My kids get their own collar and as soon as they are weaned, get tied up to eat grain. After a few struggles, they learn to stand while tied up. Since they follow me anyway, leading them by a leash then by the collar is easy.


----------



## groovyoldlady (Jul 21, 2011)

We start with collars right away. When they're a little older (1-2 months) we'll work on "Walk on" Most of the time the lesson only lasts for 15-30 seconds. But lessons get longer as they get older. One key is working with them every day. They're kids, so they will still get nutso in the ring at times, but I've been amazed how compliant our goats are compared to other peoples'. I'm thinking it's because my daughters literally work with their goats EVERY day.


----------



## Rise_and_Shine_Ranch (May 16, 2015)

Thanks for the replies! I will definitely use those techniques, and work with them as much as I can.


----------



## jaimn (May 16, 2015)

Great ideas, and great thread - I was wondering the same thing!

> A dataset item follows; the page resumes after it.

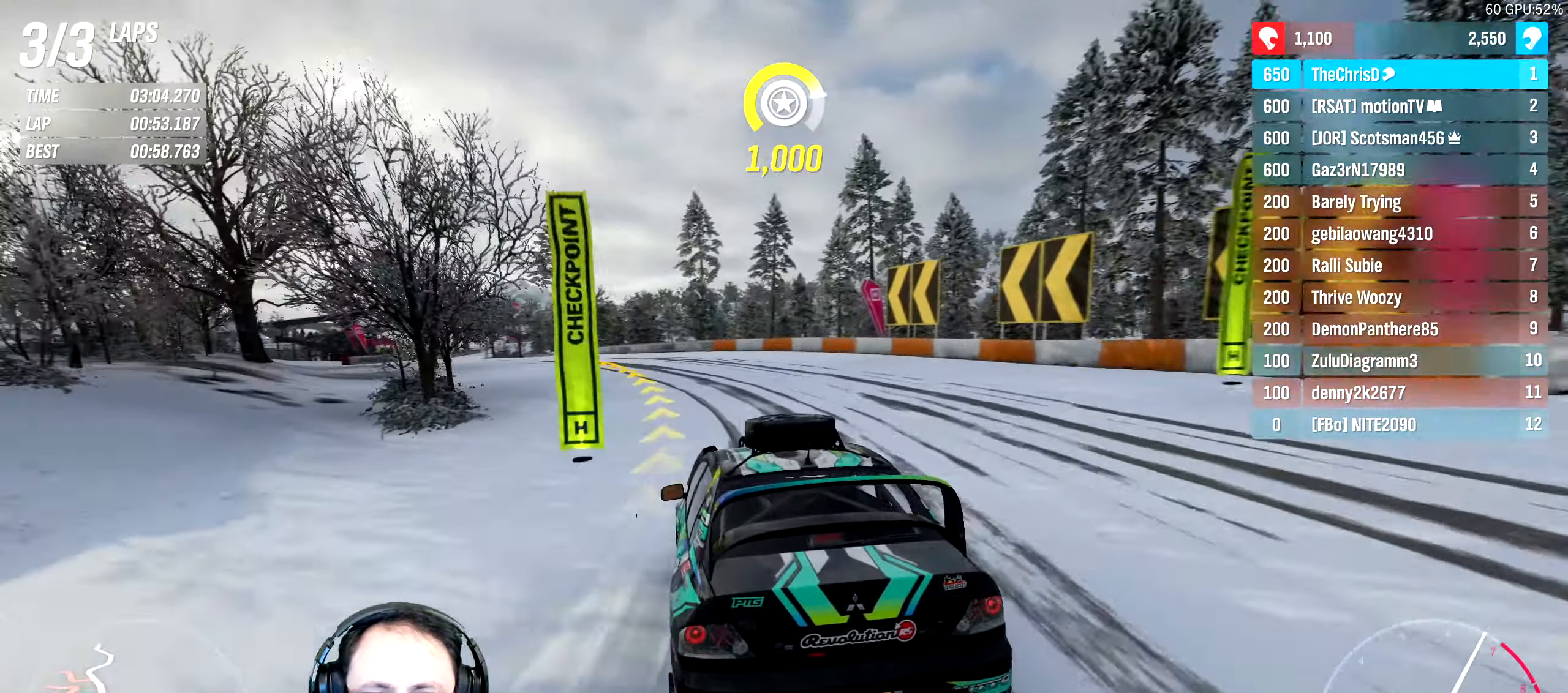
{"buttons": ["R2"], "left_stick": "left", "right_stick": "center", "events": [[50, "left_stick", "left"]]}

Is the kid grain the same as the mama grain? Does it matter at 2 months? 

Thanks!!


----------



## Suzanne_Tyler (Jul 19, 2014)

First off, always touch thier legs and udder area starting day one. It'll be a lot easier to set them up later if they're used to having their legs touched. 
I give all the kids a collar at 1-2 weeks, it helps them get used to it, and then I start on learning to lead.


----------



## Rise_and_Shine_Ranch (May 16, 2015)

Bump


----------



## loggyacreslivestock (Mar 5, 2013)

Just use a lamb halter, but turn it so the lead that pulls tight goes up around the head and not tight around the nose. Their nose bridge is not very sturdy and you can kill them by pulling too hard and breaking their nose. 
I use the chains from day one for my Boers and Nigerian dwarves. First, just put the chain on and go wherever the kid goes while keeping a slight tension on the chain. After a day or so of that, start trying to lead them where you want them to go. It takes time and patience.


----------